What to produce ▸
Take from the data every line in which the word "ЦЕНА" is found.

--- Available data ---

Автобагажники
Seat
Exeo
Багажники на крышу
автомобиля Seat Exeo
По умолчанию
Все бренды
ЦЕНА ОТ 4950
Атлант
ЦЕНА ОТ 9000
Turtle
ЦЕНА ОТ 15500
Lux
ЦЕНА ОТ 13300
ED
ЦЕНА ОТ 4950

---

Output for this exercise ▸
ЦЕНА ОТ 4950
ЦЕНА ОТ 9000
ЦЕНА ОТ 15500
ЦЕНА ОТ 13300
ЦЕНА ОТ 4950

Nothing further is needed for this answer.